Eksamat soltou uma gostosa gargalhada ao lembrar-se de como Paneno, o pintor, e Fídias, o escultor, andavam de beiços esticados nas últimas semanas. Os irmãos artistas, com efeito, não confessavam publicamente, mas tinham pedido mais de uma vez a Aka que posasse para eles. Ela nunca aceitava, porém também não negava, receosa de magoá-los. O resultado foi que ambos agora estavam às turras entre si, para ver quem conseguia primeiro os favores da "pequena Afrodite da Ática", como eles a chamavam em segredo. O que os dois artistas não sabiam era que Aka estava interessada num jovem e promissor político, com quem andava trocando olhares há alguns meses.

E em verdade, enquanto Eksamat e Eurípides treinavam, Aka tinha saído acompanhada de uma criada para passear, justamente tentando avistar-se com seu pretendente. O rapaz tinha-lhe enviado uma respeitosa carta, saudando-a com amabilidade e tratando de futilidades, mas a experiência de Aka fazia-a ler nas entrelinhas que o jovem esperava a chance de cortejá-la. E naquela mesma tarde conseguiu encontrá-lo, cumprimentando-o com um belo sorriso quando cruzaram-se na rua. Para as conveniências da época, aquele era um claro sinal de que ela aceitava ser cortejada, e o rapaz sentiu-se nas nuvens, indo em seguida ao encontro de Eksamat para, mesmo diante de Eurípides, pedir-lhe licença para visitar Aka em casa.

Pelos costumes, Eksamat seria o tutor da irmã, e a ele competiria decidir a época em que ela deveria casar-se (7). Como ele nunca manifestava-se a respeito e Aka, mesmo supostamente solteira, já tinha passado da adolescência, nenhum homem atrevia-se a tomar a iniciativa de cortejá-la seriamente. Aquele jovem e ambicioso político, que Eksamat tinha em grande apreço, fora o primeiro com coragem suficiente para pedi-la como esposa, e o Imortal logo pressentiu que Aka estaria por trás daquilo, dando-lhe portanto seu imediato consentimento.

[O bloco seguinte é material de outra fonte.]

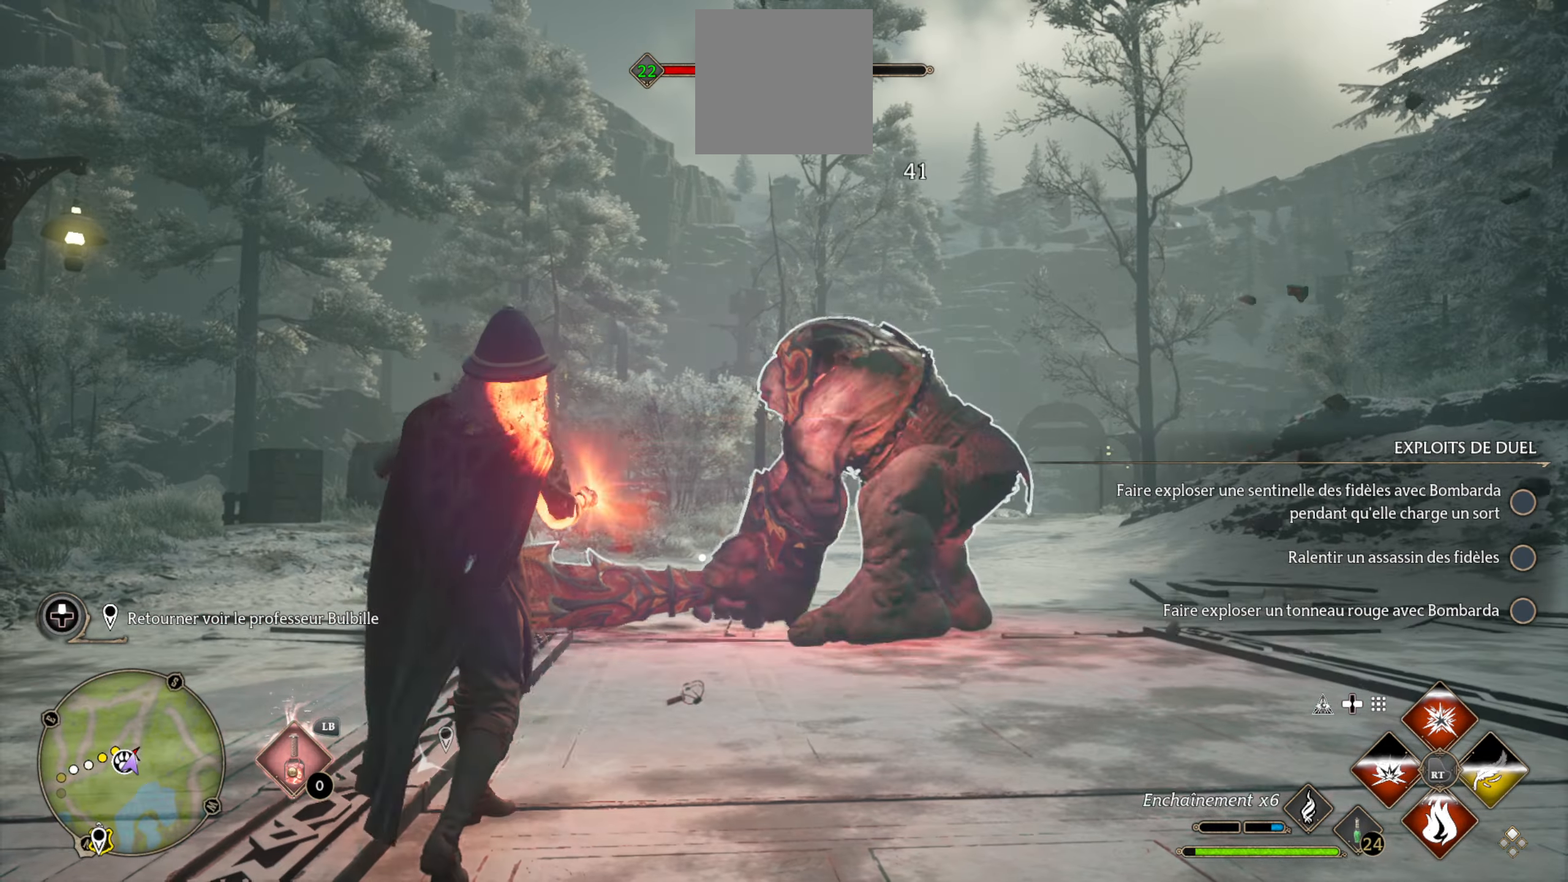
{"buttons": [], "left_stick": "center", "right_stick": "right", "events": [[17, "L2", "down"], [84, "L2", "up"], [150, "L2", "down"], [217, "L2", "up"], [267, "L2", "down"], [334, "L2", "up"], [400, "L2", "down"], [434, "right_stick", "right"], [450, "L2", "up"]]}
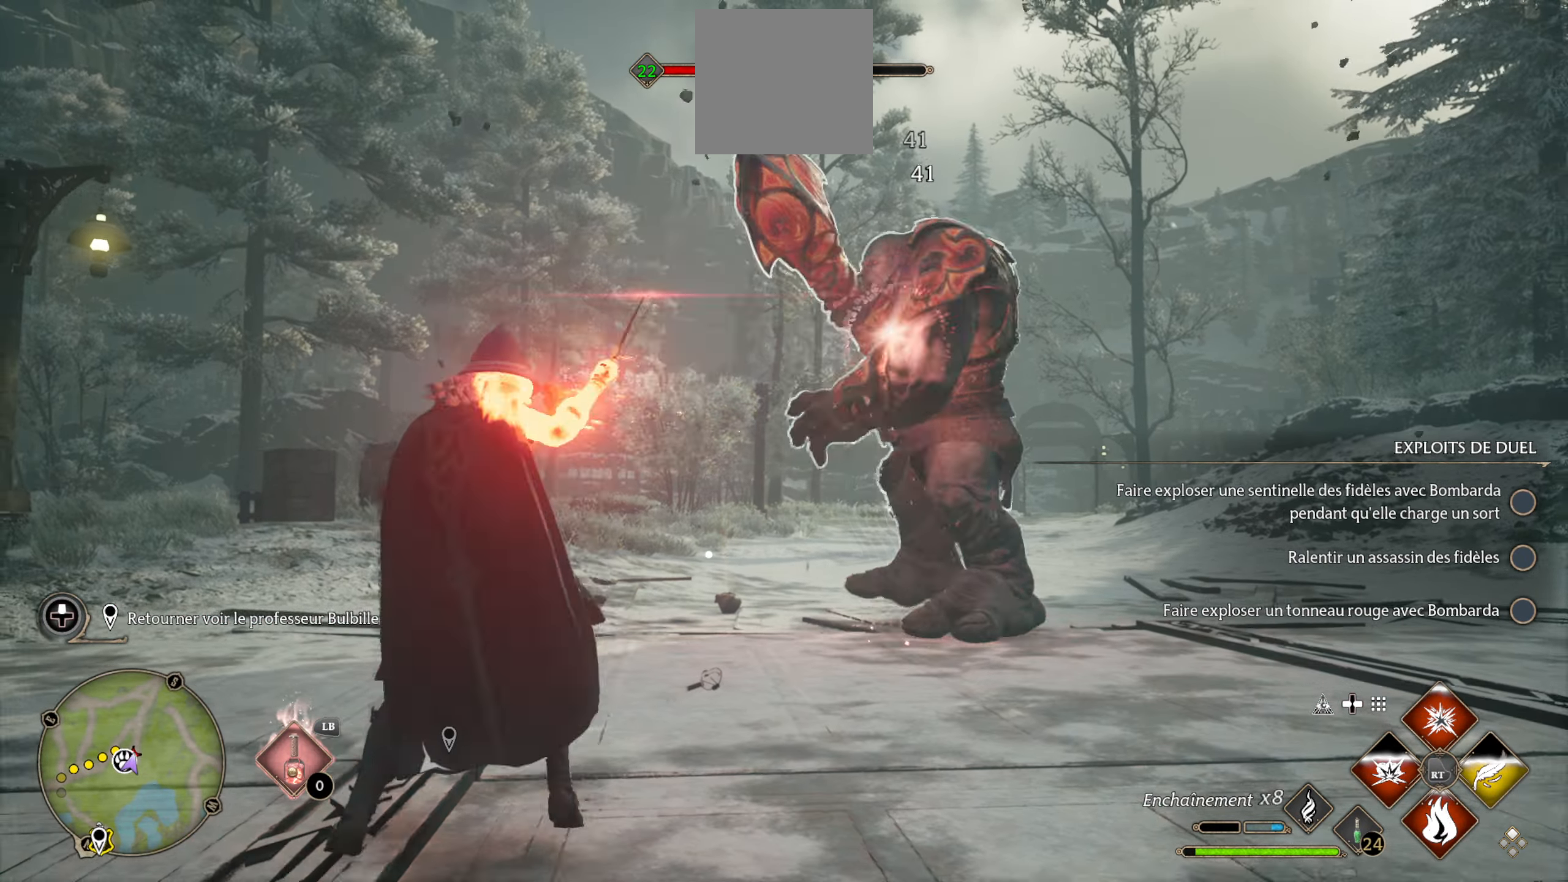
{"buttons": [], "left_stick": "center", "right_stick": "center", "events": [[34, "L2", "down"], [67, "right_stick", "center"], [117, "L2", "up"], [167, "L2", "down"], [234, "L2", "up"], [284, "L2", "down"], [300, "right_stick", "right"], [384, "L2", "up"], [434, "L2", "down"], [434, "right_stick", "center"], [500, "L2", "up"]]}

O namorico ocorreu discretamente, diante das vistas de Eksamat e dos amigos que frequentavam-lhe a casa, como convinha. Alguns rapazes, percebendo a chance de casar com uma mulher tão rica, tentaram colocar-se na disputa pela mão de Aka e praticamente viviam à sua porta, oferecendo-lhe presentes, declamando-lhe versos e dedicando-lhe músicas. Porém ela queria mesmo era seu jovem político, que em poucos dias era nomeado para o cargo de magistrado, com mandato válido por um ano. Após as cerimônias de posse na elevada função, o rapaz foi enfim aceito formalmente por Aka, para decepção de seus outros pretendentes, e Eksamat teve quase que botar alguns inconformados para fora de sua casa a pontapés, fazendo valer a decisão da irmã.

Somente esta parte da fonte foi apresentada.